**Request:** Copy the data word for word, from its first line through the line that contains "קולרים לחתולים", with both ends included.

**Information provided:**
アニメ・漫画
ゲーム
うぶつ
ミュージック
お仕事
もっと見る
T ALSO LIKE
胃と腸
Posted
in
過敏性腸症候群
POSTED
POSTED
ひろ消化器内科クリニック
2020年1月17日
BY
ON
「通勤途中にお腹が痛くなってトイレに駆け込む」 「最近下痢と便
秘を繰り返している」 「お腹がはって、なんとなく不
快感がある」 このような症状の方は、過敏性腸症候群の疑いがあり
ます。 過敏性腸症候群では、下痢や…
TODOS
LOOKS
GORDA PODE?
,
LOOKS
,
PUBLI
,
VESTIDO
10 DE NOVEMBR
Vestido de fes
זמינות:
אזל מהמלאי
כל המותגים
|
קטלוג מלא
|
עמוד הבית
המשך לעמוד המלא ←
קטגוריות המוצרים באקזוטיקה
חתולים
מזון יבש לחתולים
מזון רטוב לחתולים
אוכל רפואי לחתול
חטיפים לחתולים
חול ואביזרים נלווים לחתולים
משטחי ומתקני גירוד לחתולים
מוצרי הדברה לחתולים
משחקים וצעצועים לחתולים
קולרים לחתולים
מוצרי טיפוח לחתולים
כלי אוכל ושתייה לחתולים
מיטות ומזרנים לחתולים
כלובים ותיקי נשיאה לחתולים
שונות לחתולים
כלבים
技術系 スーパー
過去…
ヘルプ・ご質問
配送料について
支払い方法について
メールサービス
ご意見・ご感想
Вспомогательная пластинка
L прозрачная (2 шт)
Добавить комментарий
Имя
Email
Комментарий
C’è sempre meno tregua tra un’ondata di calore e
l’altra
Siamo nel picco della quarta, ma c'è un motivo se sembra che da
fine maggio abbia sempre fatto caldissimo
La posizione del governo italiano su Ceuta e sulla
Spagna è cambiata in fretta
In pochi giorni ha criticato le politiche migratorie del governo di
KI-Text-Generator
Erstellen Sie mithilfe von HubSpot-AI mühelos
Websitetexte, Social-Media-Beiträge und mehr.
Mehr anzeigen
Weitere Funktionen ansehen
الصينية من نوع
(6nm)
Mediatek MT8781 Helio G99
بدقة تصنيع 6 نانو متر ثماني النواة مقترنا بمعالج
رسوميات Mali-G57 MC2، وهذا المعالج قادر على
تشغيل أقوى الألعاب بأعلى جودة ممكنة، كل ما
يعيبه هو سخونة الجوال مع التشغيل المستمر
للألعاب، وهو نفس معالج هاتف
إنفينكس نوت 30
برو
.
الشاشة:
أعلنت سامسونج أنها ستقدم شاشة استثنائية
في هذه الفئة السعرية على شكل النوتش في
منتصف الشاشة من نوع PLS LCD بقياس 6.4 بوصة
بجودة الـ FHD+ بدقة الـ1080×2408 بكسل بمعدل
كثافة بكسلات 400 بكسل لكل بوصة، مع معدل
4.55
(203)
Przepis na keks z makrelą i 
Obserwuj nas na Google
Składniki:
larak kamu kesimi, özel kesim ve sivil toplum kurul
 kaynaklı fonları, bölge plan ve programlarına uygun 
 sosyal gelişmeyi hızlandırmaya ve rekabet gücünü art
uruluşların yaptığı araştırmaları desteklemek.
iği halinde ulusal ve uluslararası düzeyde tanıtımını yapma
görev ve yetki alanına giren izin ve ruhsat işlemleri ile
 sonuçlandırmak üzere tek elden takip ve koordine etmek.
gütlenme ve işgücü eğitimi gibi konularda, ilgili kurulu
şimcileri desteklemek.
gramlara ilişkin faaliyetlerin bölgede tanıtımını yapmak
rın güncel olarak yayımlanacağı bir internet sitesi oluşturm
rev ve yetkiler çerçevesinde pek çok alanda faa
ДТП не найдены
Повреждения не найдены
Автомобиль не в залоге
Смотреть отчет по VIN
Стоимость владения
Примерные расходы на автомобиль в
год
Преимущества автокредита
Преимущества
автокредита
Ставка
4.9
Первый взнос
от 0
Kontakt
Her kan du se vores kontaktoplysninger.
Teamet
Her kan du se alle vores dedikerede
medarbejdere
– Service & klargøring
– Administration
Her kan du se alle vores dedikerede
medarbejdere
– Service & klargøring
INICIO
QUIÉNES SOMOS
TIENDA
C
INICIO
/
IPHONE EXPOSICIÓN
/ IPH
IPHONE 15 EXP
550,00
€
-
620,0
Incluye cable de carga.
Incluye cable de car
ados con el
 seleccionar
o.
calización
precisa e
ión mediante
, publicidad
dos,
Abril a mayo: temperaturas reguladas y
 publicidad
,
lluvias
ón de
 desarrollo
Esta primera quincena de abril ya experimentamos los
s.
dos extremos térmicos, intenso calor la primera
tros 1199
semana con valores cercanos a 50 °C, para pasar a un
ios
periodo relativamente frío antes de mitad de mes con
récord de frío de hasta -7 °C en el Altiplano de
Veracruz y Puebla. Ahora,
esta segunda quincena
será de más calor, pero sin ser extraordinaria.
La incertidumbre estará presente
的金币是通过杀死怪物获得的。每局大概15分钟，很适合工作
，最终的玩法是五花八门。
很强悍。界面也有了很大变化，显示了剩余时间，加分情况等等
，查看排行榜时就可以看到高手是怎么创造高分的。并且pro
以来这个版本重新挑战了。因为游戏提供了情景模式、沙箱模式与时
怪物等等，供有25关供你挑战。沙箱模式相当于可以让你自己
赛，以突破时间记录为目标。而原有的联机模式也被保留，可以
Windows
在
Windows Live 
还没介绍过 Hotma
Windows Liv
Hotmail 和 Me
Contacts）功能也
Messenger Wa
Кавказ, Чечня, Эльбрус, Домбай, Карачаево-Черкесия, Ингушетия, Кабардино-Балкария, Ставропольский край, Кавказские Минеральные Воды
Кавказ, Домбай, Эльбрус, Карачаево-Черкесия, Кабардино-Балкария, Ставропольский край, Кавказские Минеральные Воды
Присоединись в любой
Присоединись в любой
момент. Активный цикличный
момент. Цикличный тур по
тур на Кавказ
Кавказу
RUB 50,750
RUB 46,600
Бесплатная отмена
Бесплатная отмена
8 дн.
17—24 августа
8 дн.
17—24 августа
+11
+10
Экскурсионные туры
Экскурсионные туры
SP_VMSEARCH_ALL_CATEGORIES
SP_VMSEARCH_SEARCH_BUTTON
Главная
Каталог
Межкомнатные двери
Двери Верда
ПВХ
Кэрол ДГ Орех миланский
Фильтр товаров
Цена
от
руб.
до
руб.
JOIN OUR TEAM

**Result:**
アニメ・漫画
ゲーム
うぶつ
ミュージック
お仕事
もっと見る
T ALSO LIKE
胃と腸
Posted
in
過敏性腸症候群
POSTED
POSTED
ひろ消化器内科クリニック
2020年1月17日
BY
ON
「通勤途中にお腹が痛くなってトイレに駆け込む」 「最近下痢と便
秘を繰り返している」 「お腹がはって、なんとなく不
快感がある」 このような症状の方は、過敏性腸症候群の疑いがあり
ます。 過敏性腸症候群では、下痢や…
TODOS
LOOKS
GORDA PODE?
,
LOOKS
,
PUBLI
,
VESTIDO
10 DE NOVEMBR
Vestido de fes
זמינות:
אזל מהמלאי
כל המותגים
|
קטלוג מלא
|
עמוד הבית
המשך לעמוד המלא ←
קטגוריות המוצרים באקזוטיקה
חתולים
מזון יבש לחתולים
מזון רטוב לחתולים
אוכל רפואי לחתול
חטיפים לחתולים
חול ואביזרים נלווים לחתולים
משטחי ומתקני גירוד לחתולים
מוצרי הדברה לחתולים
משחקים וצעצועים לחתולים
קולרים לחתולים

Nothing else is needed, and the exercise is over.